Für gewöhnlich wächst eine Stadt mit der Zeit und entwickelt sich ständig weiter – es ist ein dynamischer Prozess, in dem es immer wieder zu Umwälzungen kommt: Üblicherweise ist das Budget einer Kommune stark begrenzt und bei jeder Stadtplanung müssen Kompromisse eingegangen werden. Wenn der Stadtkasse Geld für Investitionen zu Verfügung steht, wird gegebenenfalls abgerissen und nachgebessert.
Stadtteil nach Maß
Auf Franklin ist die Lage völlig verschieden – denn das Ziel ist ein moderner Stadtteil nach Maß, der in nur wenigen Jahren verwirklich werden soll. Angestrebt sind weitläufige, parkähnliche Grünflächen, klimafreundliche Mobilität und eine bunt gemischte Bevölkerung: Wohnen für jung und alt, arm und reich, zur Miete und zum Eigentumserwerb.
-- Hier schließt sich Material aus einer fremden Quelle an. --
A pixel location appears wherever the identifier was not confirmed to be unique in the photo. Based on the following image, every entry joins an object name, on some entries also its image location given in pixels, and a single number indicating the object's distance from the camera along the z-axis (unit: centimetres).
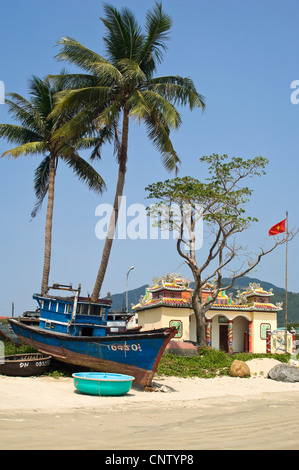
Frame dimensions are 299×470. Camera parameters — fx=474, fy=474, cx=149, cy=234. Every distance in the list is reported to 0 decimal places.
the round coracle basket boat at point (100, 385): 1419
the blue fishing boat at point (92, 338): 1645
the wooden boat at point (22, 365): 1667
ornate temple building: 2897
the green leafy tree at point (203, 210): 2650
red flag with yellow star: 2766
Die Herausforderung ist riesig: Bei der Planung muss eine Unmenge an Details berücksichtigt werden. Das Konzept soll haargenau ineinandergreifen. Wenn dabei Fehler gemacht werden, wird das nicht nur richtig teuer – Korrekturen im Nachhinein werden sich auch als außergewöhnlich aufwändig gestalten.
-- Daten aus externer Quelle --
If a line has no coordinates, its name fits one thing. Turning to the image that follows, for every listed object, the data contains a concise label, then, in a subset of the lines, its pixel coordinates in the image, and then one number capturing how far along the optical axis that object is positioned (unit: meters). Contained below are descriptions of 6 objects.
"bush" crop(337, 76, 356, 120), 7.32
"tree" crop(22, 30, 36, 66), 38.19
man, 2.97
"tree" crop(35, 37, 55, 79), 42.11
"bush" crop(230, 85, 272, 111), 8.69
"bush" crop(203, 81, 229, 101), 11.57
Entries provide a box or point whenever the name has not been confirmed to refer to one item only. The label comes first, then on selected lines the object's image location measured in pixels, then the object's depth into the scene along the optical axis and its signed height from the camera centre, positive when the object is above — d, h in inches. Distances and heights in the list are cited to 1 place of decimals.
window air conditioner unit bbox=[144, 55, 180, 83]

Wichtig ist vor allem eine durchmischte Bevölkerungsstruktur. Es müssen attraktive Angebote für alle Altersklassen vorhanden sein,
sagt Dr. Konrad Hummel. In vielen Planstädten drohe beispielsweise eine Überalterung der Bevölkerung, etwa weil zu wenige junge Familien nachziehen. Demnach müsse von Anfang an genau abgestimmt werden, welche Interessen man berücksichtigen will und muss.
Stadtentwicklung erleben
Daher lege man von Beginn an viel wert darauf, die Stadtgesellschaft in den Entwicklungsprozess miteinzubeziehen:
Wir wollen eine lebendige Baustelle.
Die Mannheimerinnen und Mannheimer sollen nicht abrupt vor einen vollendeten Stadtteil gestellt werden – sondern mitverfolgen können, wie sich die Architektur wandelt. Dabei dürften einige Gebäude laut Dr. Hummel „gerne noch etwas brach aussehen“:
Man soll die Veränderung erleben können.
So haben etwa die US-amerikanischen Wohngebäude auf Franklin derzeit allesamt die gleiche Höhe. Hier soll durch Neubauten variiert werden. Bestandsgebäude werden zum Teil erhalten und modernisiert – auch hierbei gilt das Konzept „erhalten und verändern“.
Die Baustellen selbst dürfen aus versicherungstechnischen Gründen nicht ohne Aufsicht betreten werden – das Sportareal „Franklin Field“ hingegen schon. Seit vergangenem Samstag kann jeder Interessierte sich selbst ein Bild vor Ort machen. Der „verbotene Bereich“ ist durch einen Bauzaun abgetrennt.
Zur Eröffnung wurden einige Baustellenführungen angeboten. Das Publikum war bunt durchmischt. Auffällig dabei: Viele Familien hatten ihre Kinder dabei. Außerdem gab es live-Musik und einige gastronomische Angebote – das wird allerdings vorläufig die Ausnahme bleiben. Abseits von Veranstaltungen müssen sich Gäste vorerst selbst um ihre Verpflegung kümmern.